_Work request_.
Please repeat the stretch of the material from the line containing "### ⏰ Timekeeping & clocks [MUST v1]" through the line containing "- [ ] NTP client; PTP optional on wired", swapping "optional" for "required" and leaving everything else unchanged.

_Data provided_.
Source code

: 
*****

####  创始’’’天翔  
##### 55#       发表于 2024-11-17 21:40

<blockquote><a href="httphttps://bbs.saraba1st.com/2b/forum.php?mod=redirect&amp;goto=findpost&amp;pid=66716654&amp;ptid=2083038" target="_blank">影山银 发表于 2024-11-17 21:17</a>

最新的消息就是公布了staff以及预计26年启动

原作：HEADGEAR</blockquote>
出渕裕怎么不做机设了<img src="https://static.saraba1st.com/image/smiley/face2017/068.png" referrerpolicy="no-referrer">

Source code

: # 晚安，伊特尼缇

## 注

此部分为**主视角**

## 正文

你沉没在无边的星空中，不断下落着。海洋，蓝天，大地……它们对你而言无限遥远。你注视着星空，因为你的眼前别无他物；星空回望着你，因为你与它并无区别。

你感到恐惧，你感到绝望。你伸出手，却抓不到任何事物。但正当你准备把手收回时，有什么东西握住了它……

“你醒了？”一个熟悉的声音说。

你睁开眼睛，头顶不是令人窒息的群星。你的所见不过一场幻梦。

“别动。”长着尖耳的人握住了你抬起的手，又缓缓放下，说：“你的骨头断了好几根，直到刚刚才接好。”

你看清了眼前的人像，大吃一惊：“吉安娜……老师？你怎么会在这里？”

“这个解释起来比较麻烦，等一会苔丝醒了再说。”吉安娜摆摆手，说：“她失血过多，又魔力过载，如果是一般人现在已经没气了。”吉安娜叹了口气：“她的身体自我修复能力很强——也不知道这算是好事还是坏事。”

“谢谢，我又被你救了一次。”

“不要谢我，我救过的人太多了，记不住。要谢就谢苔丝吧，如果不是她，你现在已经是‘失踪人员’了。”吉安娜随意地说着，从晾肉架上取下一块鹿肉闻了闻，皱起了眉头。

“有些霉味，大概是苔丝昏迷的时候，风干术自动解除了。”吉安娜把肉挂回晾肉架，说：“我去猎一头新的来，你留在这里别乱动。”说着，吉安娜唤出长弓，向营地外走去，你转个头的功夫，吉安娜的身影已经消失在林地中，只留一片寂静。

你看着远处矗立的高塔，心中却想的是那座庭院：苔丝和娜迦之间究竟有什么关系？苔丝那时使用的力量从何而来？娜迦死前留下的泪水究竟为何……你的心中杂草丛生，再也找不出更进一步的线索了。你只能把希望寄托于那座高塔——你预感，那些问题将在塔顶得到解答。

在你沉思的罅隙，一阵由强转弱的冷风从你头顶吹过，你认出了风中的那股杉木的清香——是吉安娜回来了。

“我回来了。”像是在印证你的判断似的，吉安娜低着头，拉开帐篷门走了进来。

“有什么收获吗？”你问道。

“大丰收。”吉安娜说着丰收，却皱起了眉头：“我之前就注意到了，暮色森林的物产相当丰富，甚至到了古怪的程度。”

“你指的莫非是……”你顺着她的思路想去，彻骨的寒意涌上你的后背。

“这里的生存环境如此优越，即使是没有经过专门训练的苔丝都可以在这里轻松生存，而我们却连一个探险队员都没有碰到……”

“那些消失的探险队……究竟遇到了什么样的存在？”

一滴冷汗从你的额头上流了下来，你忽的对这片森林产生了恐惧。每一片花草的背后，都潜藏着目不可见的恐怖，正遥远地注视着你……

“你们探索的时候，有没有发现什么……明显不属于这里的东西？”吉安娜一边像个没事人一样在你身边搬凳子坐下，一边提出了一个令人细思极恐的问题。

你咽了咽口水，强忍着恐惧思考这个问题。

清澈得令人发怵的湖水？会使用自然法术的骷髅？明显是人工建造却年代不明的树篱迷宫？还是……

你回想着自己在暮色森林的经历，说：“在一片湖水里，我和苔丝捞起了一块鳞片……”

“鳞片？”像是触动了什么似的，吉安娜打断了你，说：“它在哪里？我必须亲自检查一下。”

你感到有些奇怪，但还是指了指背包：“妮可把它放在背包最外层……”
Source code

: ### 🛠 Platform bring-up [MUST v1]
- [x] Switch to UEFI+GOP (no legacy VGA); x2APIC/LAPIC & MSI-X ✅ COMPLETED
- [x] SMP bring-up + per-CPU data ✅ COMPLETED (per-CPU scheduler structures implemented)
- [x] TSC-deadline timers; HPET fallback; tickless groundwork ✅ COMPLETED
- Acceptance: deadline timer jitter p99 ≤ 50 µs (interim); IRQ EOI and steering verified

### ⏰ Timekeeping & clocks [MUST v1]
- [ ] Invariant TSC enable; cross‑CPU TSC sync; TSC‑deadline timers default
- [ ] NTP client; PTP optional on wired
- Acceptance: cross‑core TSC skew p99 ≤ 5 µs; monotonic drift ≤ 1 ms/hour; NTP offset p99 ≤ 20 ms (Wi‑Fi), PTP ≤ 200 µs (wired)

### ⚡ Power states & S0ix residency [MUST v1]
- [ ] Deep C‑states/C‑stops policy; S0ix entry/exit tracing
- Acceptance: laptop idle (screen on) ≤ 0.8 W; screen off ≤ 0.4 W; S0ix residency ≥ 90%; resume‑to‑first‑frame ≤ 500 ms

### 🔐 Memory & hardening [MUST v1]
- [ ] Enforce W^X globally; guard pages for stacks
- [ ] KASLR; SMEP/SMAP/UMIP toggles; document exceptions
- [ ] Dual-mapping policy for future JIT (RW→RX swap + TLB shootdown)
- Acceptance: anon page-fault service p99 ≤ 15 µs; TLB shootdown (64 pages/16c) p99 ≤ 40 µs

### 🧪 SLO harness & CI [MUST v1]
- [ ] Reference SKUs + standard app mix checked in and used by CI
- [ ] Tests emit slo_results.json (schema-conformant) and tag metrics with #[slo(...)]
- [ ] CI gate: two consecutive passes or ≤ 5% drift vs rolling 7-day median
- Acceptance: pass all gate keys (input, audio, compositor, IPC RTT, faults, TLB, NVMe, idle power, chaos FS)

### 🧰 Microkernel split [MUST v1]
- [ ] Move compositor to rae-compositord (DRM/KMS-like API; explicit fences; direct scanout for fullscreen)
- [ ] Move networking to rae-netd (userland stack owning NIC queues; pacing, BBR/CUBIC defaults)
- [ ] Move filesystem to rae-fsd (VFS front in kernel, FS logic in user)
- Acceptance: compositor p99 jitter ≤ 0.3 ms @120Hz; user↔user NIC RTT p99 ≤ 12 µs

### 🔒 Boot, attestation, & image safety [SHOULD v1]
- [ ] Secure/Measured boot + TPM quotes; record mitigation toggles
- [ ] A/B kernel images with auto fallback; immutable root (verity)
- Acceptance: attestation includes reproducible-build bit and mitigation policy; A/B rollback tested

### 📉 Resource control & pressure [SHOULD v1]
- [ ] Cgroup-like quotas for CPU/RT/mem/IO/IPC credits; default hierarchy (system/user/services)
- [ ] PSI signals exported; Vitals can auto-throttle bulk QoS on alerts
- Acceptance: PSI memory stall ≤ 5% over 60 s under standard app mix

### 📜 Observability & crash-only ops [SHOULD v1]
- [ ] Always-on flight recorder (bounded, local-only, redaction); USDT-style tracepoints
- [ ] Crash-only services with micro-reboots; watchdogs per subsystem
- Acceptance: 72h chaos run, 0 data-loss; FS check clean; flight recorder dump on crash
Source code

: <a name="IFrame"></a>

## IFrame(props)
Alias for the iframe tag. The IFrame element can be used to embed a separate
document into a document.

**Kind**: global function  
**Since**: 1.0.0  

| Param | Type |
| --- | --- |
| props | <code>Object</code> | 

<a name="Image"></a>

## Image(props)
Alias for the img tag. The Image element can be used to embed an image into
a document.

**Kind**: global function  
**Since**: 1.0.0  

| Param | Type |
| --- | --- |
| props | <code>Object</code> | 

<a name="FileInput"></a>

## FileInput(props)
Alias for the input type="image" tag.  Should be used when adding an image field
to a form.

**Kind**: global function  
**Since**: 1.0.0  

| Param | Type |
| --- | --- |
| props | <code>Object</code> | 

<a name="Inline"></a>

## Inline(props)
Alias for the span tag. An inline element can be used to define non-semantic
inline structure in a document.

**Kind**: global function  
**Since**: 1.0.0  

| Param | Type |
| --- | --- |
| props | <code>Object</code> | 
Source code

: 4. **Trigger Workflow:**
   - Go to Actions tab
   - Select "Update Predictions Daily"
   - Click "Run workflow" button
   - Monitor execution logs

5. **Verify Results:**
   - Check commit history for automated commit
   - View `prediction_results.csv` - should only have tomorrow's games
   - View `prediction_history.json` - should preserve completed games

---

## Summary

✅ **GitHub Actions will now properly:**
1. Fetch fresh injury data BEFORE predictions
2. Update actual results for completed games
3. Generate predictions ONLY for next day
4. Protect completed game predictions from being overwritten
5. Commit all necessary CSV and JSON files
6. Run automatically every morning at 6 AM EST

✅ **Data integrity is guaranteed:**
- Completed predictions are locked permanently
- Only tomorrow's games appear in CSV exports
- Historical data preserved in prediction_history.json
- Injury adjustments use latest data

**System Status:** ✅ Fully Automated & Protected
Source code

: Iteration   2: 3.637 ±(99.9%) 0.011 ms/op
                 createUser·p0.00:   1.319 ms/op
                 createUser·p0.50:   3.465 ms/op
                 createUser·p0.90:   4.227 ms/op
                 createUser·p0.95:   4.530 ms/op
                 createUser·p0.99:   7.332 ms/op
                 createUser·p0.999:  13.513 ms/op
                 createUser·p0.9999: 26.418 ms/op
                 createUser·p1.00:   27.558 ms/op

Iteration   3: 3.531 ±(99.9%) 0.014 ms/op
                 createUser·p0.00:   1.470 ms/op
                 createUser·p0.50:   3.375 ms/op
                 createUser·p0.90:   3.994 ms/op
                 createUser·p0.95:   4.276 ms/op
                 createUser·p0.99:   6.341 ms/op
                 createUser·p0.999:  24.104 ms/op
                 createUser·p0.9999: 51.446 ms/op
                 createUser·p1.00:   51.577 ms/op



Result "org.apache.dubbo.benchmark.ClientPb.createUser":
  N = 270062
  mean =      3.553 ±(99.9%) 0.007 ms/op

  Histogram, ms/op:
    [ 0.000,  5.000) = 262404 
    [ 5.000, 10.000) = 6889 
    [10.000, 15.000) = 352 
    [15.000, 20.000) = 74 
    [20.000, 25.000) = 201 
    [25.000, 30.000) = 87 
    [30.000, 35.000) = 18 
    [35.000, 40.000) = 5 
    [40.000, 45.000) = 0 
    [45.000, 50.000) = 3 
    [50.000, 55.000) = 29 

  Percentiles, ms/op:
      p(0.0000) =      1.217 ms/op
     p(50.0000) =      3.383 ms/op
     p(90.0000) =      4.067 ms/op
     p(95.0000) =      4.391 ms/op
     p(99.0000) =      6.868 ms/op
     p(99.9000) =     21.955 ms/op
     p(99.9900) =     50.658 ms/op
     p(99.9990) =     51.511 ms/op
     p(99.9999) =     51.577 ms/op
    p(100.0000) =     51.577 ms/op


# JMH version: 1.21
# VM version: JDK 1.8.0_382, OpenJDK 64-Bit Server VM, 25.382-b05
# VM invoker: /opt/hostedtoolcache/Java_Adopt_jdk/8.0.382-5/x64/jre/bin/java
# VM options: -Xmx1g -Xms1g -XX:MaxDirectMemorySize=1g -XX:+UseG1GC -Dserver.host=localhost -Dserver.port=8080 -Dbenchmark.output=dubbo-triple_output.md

_Response_.
### ⏰ Timekeeping & clocks [MUST v1]
- [ ] Invariant TSC enable; cross‑CPU TSC sync; TSC‑deadline timers default
- [ ] NTP client; PTP required on wired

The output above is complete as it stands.